Cet ouvrage nous plonge dans l'histoire mondiale de ces alliances mets-vins - où la France tient une place de choix -, depuis les Pharaons jusqu'à la « bistronomie » moderne, en passant par la Physiologie du goût de Brillat-Savarin et les rituels chinois ou américains.
Les auteurs (historiens, géographes, conservateurs de musée, écrivains, professionnels de la gastronomie et du vin, gastronomes) nous précisent les évolutions et les ruptures de cet art. Ils nous plongent dans cette symphonie captivante, rythmée par les innovations et les inventions parfois radicales dans la sphère culinaire, dont certaines au détriment de la recherche de l'harmonie avec les vins.

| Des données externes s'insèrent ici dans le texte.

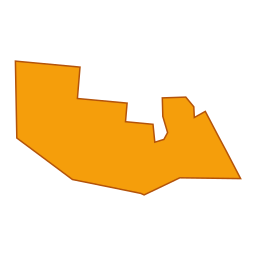 51, Ar Rayyān, Qatar (Robinson projection)
{"feature_id": "91078587B34371380976540", "entity_name": "51", "entity_type": "district", "adm_level": 2, "iso_a3": "QAT", "parent_name": "Qatar", "parent_adm1": "Ar Rayyān", "projection": "robinson", "projection_center": [51.403, 25.348], "detail": "fine", "context": "isolated", "style": "filled", "palette": "amber", "viewbox_px": 256, "rotation_deg": 0, "n_neighbors": 0, "source": "geoboundaries", "source_scale": "gbopen_adm2", "svg_char_len": 430}
<svg xmlns="http://www.w3.org/2000/svg" viewBox="0 0 256 256"><path d="M15.4,61.1L16.8,138.0L72.4,179.5L140.8,193.4L144.1,194.9L179.8,177.8L240.6,178.6L226.2,151.0L218.2,136.0L205.5,111.8L205.3,111.4L194.3,117.5L193.8,106.8L185.8,97.1L162.3,97.9L162.8,116.4L167.6,132.6L163.9,139.4L154.8,142.2L153.0,124.3L125.5,121.7L127.1,103.1L77.4,98.5L80.0,67.1L18.4,61.4L15.4,61.1Z" fill="#f59e0b" stroke="#b45309" stroke-width="1.5"/></svg>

Un savoureux mélange de sources, d'analyses et d'essais pour comprendre la genèse et les évolutions d'un art en plein développement.
Par respect pour le texte originel de Christophe Lavelle, je me dois de vous signaler, que je n'ai pas pu m'empêcher d'ajouter l'expression "teuthide goûteux" même si elle est lourde et que sa version était bien plus légère. Mais je trouve que "teuthide goûteux" décrit bien la bête quand on la voit se déplacer dans la Méditerranée. (Même chose avec je me régale, en hors-d’œuvre, 26 articles à dévorer! Je sais, c'est pas bien, mais c'est plus fort que moi)
Les accords mets-vin - Un art français, 422 pages, 26 articles à dévorer!